View Single Post
Old June 25, 2019, 12:37 AM   #9
44 AMP
Staff
 
Join Date: March 11, 2006
Location: Upper US
Posts: 20,324
Quote:
just bought "The Blue Book for Guns" so he can shove it in the face of the seller and show them how much they are kidding themselves.
there is another side to this coin. The Blue Book has been a standard GENERAL reference for generations. It is useful, but it is not (and never was) Holy Writ.

First, the prices are at least a year, and sometimes two or more out of date. This comes from the pre-electronic era when it took more than a few mouseclicks to gather the data, and then published. The other thing is there was, and still is regional market differences. Less so today with the Internet allowing shopping all over, and tending to level regional price differences, but they still exist for many guns, simply due to their popularity in various local areas.
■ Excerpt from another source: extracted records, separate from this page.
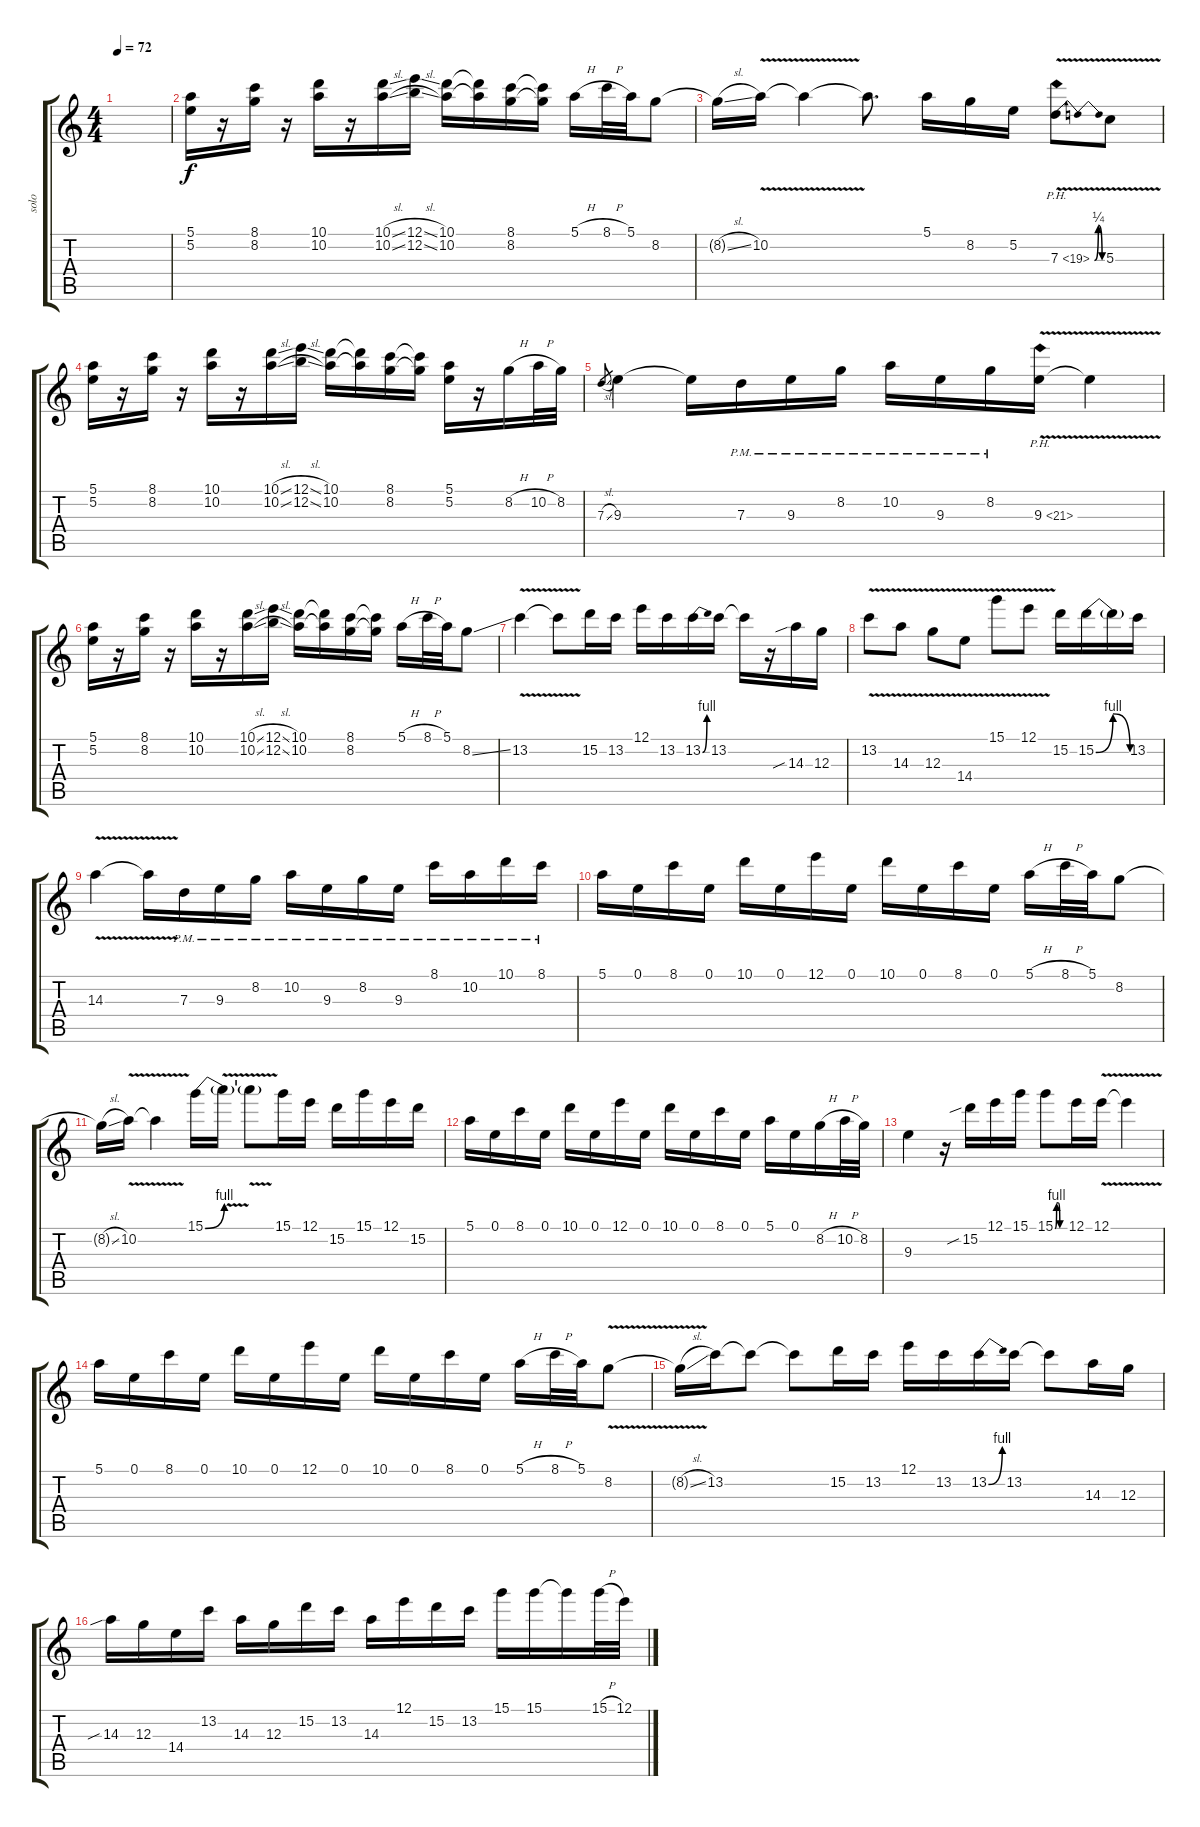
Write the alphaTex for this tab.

\track ("solo" "solo") {instrument distortionguitar}
\staff {score tabs}
\tuning (E4 B3 G3 D3 A2 E2) {hide}
\ts (4 4)
\tempo 72
\clef g2
\ks c
|
(5.1 5.2).16 r.16 (8.1 8.2).16 r.16 (10.1 10.2).16 r.16 (10.1{sl} 10.2{sl}).16 (12.1{sl} 12.2{sl}).16 (10.1 10.2).16 (10.1{t} 10.2{t}).16 (8.1 8.2).16 (8.1{t} 8.2{t}).16 5.1{h}.16 8.1{h}.32 5.1.32 8.2.8 |
8.2{sl t}.16 10.2{v}.16 10.2{t}.4 10.2{t}.8{d} 5.1.16 8.2.16 5.2.16 7.3{be (bendrelease 0 0 30 1 30 1 60 0) ph 12 v}.8 5.3{v}.8 |
(5.1 5.2).16 r.16 (8.1 8.2).16 r.16 (10.1 10.2).16 r.16 (10.1{sl} 10.2{sl}).16 (12.1{sl} 12.2{sl}).16 (10.1 10.2).16 (10.1{t} 10.2{t}).16 (8.1 8.2).16 (8.1{t} 8.2{t}).16 (5.1 5.2).16 r.16 8.2{h}.16 10.2{h}.32 8.2.32 |
7.3{sl}.8{gr} 9.3.4 9.3{t}.16 7.3{pm}.16 9.3{pm}.16 8.2{pm}.16 10.2{pm}.16 9.3{pm}.16 8.2{pm}.16 9.3{ph 12 v}.16 9.3{t}.4 |
(5.1 5.2).16 r.16 (8.1 8.2).16 r.16 (10.1 10.2).16 r.16 (10.1{sl} 10.2{sl}).16 (12.1{sl} 12.2{sl}).16 (10.1 10.2).16 (10.1{t} 10.2{t}).16 (8.1 8.2).16 (8.1{t} 8.2{t}).16 5.1{h}.16 8.1{h}.32 5.1.32 8.2{ss}.8 |
13.2{v}.4 13.2{t}.8 15.2.16 13.2.16 12.1.16 13.2.16 13.2{be (bend 0 0 60 4)}.16 13.2.16 13.2{t}.16 r.16 14.3{sib}.16 12.3.16 |
13.2{v}.8 14.3{v}.8 12.3{v}.8 14.4{v}.8 15.1{v}.8 12.1{v}.8 15.2.16 15.2{be (bendrelease 0 0 15 4 45 4 60 0)}.16 15.2{t}.16 13.2.16 |
14.3{v}.4 14.3{t}.16 7.3{pm}.16 9.3{pm}.16 8.2{pm}.16 10.2{pm}.16 9.3{pm}.16 8.2{pm}.16 9.3{pm}.16 8.1{pm}.16 10.2{pm}.16 10.1{pm}.16 8.1{pm}.16 |
5.1.16 0.1.16 8.1.16 0.1.16 10.1.16 0.1.16 12.1.16 0.1.16 10.1.16 0.1.16 8.1.16 0.1.16 5.1{h}.16 8.1{h}.32 5.1.32 8.2.8 |
8.2{sl t}.16 10.2{v}.16 10.2{t}.4 15.1{be (bend 0 0 60 4)}.16 15.1{v t}.16 15.1{t}.8 15.1.16 12.1.16 15.2.16 15.1.16 12.1.16 15.2.16 |
5.1.16 0.1.16 8.1.16 0.1.16 10.1.16 0.1.16 12.1.16 0.1.16 10.1.16 0.1.16 8.1.16 0.1.16 5.1.16 0.1.16 8.2{h}.16 10.2{h}.32 8.2.32 |
9.3.4 r.16 15.2{sib}.16 12.1.16 15.1.16 15.1{be (custom 0 0 10 4 20 4 30 0 60 0)}.8 12.1.16 12.1{v}.16 12.1{t}.4 |
5.1.16 0.1.16 8.1.16 0.1.16 10.1.16 0.1.16 12.1.16 0.1.16 10.1.16 0.1.16 8.1.16 0.1.16 5.1{h}.16 8.1{h}.32 5.1.32 8.2{v}.8 |
8.2{sl t}.16 13.2.16 13.2{t}.8 13.2{t}.8 15.2.16 13.2.16 12.1.16 13.2.16 13.2{be (bend 0 0 60 4)}.16 13.2.16 13.2{t}.8 14.3.16 12.3.16 |
14.3{sib}.16 12.3.16 14.4.16 13.2.16 14.3.16 12.3.16 15.2.16 13.2.16 14.3.16 12.1.16 15.2.16 13.2.16 15.1.16 15.1.16 15.1{t}.16 15.1{h}.32 12.1.32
The other side of the coin I mentioned is sellers who think that every piece of dreck they have is worth full "book value". I've seen this a lot, as well.

Seen guns sit and sit, show after show, because the guy thinks he has to have "book value" and no body is willing to pay that much for what he has.

Every old gun is NOT a valuable rare antique. It MAY be, or it may just be old junk no one wants anymore. Simply put, collectable (anything) firearms are only valuable and collectable if someone WANTS them. A gun featured in a popular movie may get a sudden boost with people wanting them that never before did, and willing to pay above market rate to get one.

One of the most famous examples was the S&W M29 Dirty Harry "syndrome". S&W had been making the gun since the later 1950s, and sales were steady enough, but not huge. Dirty Harry (71) changed that. Almost overnight everyone wanted one. S&W would sell you one, for the MSRP of $238.50, but you had to wait your turn and S&W had so many orders the backlog was over two years in the mid 70s. So the market did what it always does, supply and demand capitalism. I watched a friend of mine buy a nickel 6" M29 in 76, and happily paid the demanded $450 when the MSRP was $238.50, because that price got him his gun TODAY not two years+ from now.

SO, is ANY M44 worth $700? not to me, but then I had more than a few (and the better M38) for $75 in ages past. Sold my last one a few years ago for $450. If I still had it today, I'd happily sell it for $650, if you were foolish enough to pay that.
__________________
All else being equal (and it almost never is) bigger bullets tend to work better.